Ajoutons encore que l’analyse keynésienne reposait sur l’hypothèse du revenu courant : les changements de consommation de la courte période dépendaient des variations du seul revenu courant. Or, des auteurs, à l’instar de J. S. Duesenberry, ont montré que le niveau de consommation atteint pendant une période donnée dépend non seulement du revenu courant mais aussi du niveau le plus élevé atteint pendant la période précédente. Il s’ensuit qu’au cours d’une crise économique ou d’une récession, les consommateurs s’efforcent de défendre le genre de vie précédemment adopté.

Cette persistance des habitudes de consommation se traduit en période de baisse conjoncturelle de pouvoir d’achat par une augmentation de la propension marginale à consommer. La consommation ne suit pas proportionnellement la baisse du revenu.
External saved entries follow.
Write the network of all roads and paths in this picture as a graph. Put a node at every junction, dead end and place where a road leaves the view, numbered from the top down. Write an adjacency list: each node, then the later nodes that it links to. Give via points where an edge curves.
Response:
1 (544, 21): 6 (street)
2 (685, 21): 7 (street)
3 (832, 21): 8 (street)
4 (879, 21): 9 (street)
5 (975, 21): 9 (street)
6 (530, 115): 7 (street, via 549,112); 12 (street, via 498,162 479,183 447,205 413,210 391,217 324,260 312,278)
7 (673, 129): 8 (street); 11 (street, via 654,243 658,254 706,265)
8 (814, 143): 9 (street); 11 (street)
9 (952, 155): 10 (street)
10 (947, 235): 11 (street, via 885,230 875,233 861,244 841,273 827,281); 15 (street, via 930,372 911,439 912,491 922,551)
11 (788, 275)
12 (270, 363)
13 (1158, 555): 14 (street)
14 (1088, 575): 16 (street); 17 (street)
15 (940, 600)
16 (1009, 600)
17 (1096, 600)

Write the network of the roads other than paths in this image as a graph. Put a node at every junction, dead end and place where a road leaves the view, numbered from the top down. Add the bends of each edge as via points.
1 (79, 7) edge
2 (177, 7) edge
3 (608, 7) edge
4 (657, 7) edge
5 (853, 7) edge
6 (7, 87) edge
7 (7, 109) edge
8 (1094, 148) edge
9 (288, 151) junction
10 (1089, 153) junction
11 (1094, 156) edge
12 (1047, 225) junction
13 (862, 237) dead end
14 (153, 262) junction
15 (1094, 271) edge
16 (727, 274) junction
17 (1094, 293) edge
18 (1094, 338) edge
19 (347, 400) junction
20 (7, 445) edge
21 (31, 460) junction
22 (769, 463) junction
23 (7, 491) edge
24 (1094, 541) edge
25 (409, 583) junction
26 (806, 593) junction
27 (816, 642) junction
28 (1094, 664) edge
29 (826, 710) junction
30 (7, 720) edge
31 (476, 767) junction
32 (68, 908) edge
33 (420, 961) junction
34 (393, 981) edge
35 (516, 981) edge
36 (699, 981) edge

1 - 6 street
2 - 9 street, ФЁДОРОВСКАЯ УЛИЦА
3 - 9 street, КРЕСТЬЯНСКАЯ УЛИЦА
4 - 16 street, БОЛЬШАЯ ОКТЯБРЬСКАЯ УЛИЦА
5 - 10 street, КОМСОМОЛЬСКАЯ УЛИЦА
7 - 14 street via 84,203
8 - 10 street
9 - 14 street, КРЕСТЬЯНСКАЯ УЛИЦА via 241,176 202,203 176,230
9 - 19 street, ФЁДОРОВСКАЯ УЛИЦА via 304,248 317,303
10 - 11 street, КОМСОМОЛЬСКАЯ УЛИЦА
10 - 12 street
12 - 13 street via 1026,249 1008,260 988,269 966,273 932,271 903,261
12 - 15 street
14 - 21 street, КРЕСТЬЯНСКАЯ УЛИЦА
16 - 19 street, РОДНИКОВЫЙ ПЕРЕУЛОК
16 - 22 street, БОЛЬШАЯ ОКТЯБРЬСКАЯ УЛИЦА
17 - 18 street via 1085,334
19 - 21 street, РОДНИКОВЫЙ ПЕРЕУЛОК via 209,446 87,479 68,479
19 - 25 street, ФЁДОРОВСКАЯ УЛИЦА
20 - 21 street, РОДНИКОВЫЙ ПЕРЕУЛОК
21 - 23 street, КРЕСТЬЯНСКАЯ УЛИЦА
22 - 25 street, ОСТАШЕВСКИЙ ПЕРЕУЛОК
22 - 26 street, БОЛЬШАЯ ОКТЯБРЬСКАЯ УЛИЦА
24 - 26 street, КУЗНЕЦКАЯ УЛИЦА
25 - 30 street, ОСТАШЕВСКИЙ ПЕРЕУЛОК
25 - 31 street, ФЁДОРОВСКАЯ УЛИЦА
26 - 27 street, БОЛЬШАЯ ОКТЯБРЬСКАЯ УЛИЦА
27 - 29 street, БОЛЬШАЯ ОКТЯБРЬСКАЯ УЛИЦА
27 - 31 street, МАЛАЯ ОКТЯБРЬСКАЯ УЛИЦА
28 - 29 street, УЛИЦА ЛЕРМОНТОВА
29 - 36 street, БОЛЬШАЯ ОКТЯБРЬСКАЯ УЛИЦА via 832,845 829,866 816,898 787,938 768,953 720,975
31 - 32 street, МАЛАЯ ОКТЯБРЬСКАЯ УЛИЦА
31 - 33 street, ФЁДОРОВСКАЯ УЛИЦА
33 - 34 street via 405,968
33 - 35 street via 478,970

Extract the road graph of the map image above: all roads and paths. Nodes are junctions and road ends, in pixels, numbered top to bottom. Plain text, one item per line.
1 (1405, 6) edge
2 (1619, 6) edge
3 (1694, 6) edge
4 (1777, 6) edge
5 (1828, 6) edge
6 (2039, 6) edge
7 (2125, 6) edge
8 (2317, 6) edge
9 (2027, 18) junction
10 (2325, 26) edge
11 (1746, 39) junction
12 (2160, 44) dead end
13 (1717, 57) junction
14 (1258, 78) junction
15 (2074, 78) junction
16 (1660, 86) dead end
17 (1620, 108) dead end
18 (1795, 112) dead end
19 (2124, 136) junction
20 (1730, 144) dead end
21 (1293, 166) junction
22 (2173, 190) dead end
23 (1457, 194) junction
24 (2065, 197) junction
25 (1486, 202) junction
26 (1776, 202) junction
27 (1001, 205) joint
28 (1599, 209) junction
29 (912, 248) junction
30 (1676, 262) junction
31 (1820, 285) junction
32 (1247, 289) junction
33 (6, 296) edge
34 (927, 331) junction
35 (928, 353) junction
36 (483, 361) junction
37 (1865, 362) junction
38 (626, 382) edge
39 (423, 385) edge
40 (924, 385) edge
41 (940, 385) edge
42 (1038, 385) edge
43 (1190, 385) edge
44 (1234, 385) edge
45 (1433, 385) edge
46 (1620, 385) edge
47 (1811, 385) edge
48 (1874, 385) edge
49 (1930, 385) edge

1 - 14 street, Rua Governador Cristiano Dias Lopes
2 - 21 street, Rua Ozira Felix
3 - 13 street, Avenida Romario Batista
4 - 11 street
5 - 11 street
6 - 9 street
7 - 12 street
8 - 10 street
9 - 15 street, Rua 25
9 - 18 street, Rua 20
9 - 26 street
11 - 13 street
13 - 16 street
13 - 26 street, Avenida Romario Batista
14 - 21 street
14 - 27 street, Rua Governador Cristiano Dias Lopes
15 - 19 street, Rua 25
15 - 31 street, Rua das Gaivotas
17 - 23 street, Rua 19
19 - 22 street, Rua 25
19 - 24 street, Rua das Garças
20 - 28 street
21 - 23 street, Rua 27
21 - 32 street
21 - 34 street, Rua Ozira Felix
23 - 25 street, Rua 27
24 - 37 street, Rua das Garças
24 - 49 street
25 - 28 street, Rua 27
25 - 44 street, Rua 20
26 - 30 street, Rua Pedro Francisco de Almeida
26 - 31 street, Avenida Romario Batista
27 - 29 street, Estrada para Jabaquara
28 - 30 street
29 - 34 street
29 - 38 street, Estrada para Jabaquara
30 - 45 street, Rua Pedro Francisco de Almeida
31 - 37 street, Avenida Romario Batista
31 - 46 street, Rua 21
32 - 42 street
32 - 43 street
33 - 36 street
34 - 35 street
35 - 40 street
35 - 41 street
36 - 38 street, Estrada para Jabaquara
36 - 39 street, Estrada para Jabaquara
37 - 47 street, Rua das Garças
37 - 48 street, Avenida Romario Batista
C’est ce que l’on appelle l’effet Cliquet.

Par conséquent et pour répondre à la question posée nouspouvons affirmer que dans les conditions présentes marquées par les restrictions budgétaires, par la dépréciation de la valeur du dinar, du renchérissement largement perceptible des produits de large consommation, les ménages ne pourront en toute logique dégager une épargne importante conséquemment à la baisse sensible de la propension marginale à l’épargne.

Ceci étant, concernant les détenteurs de hauts revenus, pour se prémunir face à l’incertitude économique mais aussi politique inhérente à la crise et son cortège néfaste de conséquences qui engendre inéluctablement l’inflation, et donc la détérioration du dinar algérien, beaucoup vendent leurs biens pour acheter à l’étranger.

Egalement, beaucoup de ménages placent leur argent épargné dans les valeurs refuges : or, devises et biens immobiliers ou durables. Par conséquent, les perspectives d’une mobilisation productive de l’épargne des ménages ne sont guère envisageables à terme.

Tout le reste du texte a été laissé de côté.